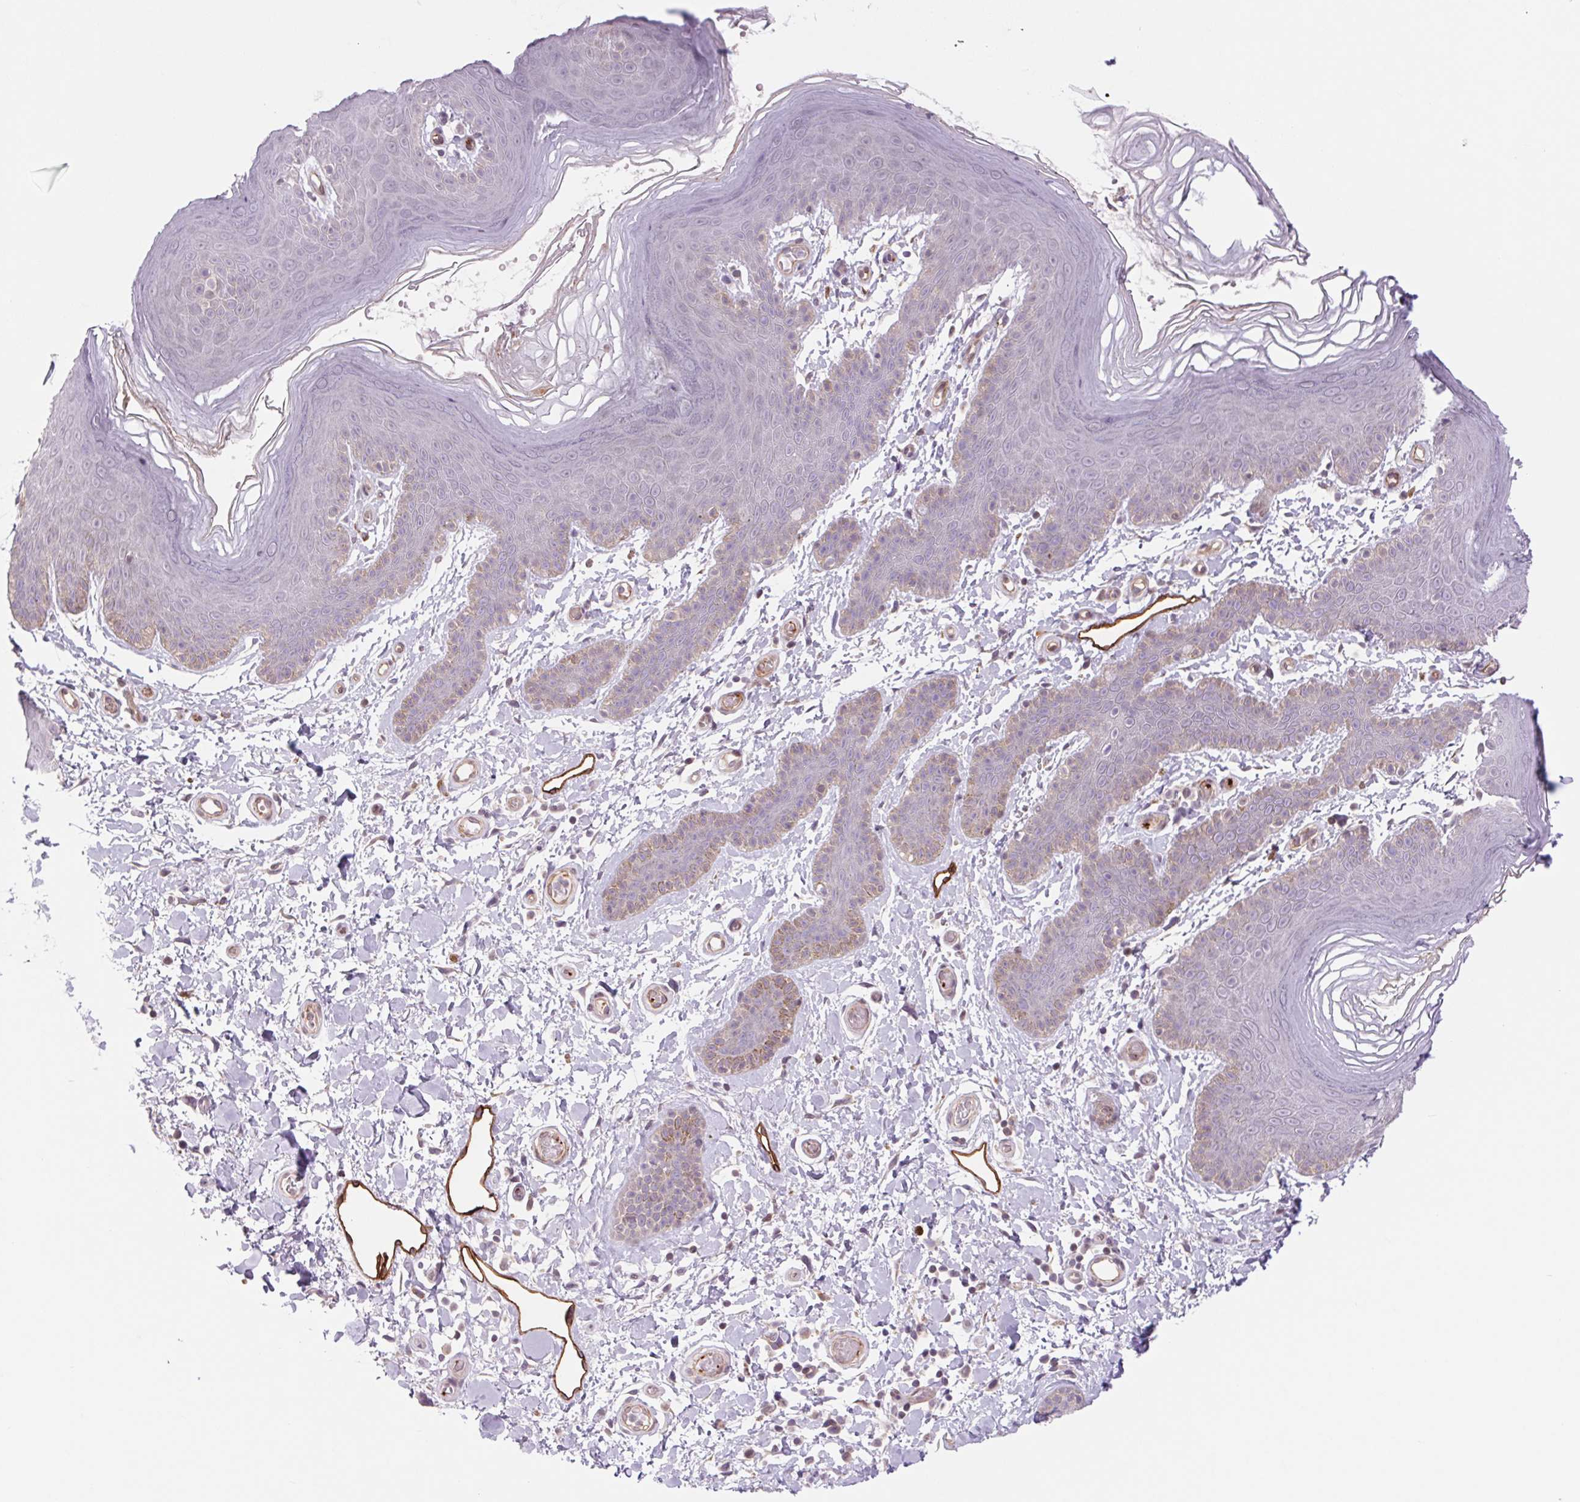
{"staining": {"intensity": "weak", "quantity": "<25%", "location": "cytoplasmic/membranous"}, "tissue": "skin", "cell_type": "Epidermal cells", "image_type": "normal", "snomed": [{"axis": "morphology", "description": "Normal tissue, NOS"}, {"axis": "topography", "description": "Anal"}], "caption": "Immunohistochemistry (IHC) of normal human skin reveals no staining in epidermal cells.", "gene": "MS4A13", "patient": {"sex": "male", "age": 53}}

* * *

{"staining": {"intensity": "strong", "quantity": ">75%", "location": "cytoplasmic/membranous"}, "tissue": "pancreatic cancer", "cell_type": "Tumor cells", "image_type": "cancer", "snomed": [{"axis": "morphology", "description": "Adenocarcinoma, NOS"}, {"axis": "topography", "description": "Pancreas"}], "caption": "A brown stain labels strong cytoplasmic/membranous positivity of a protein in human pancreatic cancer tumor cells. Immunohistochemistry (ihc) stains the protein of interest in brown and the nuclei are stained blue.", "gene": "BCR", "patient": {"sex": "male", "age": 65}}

...

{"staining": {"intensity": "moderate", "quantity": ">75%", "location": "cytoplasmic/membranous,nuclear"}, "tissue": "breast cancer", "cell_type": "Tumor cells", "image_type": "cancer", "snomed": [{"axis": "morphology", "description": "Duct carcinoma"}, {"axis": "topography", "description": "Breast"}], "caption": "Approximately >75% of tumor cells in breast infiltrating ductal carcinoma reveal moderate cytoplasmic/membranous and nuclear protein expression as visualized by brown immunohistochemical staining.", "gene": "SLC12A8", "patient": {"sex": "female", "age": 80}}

TASK REQUIREMENTS — Your answer should consist of each line above in which "tumor" appears.

ANSWER —
{"staining": {"intensity": "strong", "quantity": ">75%", "location": "cytoplasmic/membranous"}, "tissue": "pancreatic cancer", "cell_type": "Tumor cells", "image_type": "cancer", "snomed": [{"axis": "morphology", "description": "Adenocarcinoma, NOS"}, {"axis": "topography", "description": "Pancreas"}], "caption": "A brown stain labels strong cytoplasmic/membranous positivity of a protein in human pancreatic cancer tumor cells. Immunohistochemistry (ihc) stains the protein of interest in brown and the nuclei are stained blue.", "gene": "BCR", "patient": {"sex": "male", "age": 65}}
{"staining": {"intensity": "moderate", "quantity": ">75%", "location": "cytoplasmic/membranous,nuclear"}, "tissue": "breast cancer", "cell_type": "Tumor cells", "image_type": "cancer", "snomed": [{"axis": "morphology", "description": "Duct carcinoma"}, {"axis": "topography", "description": "Breast"}], "caption": "Approximately >75% of tumor cells in breast infiltrating ductal carcinoma reveal moderate cytoplasmic/membranous and nuclear protein expression as visualized by brown immunohistochemical staining.", "gene": "SLC12A8", "patient": {"sex": "female", "age": 80}}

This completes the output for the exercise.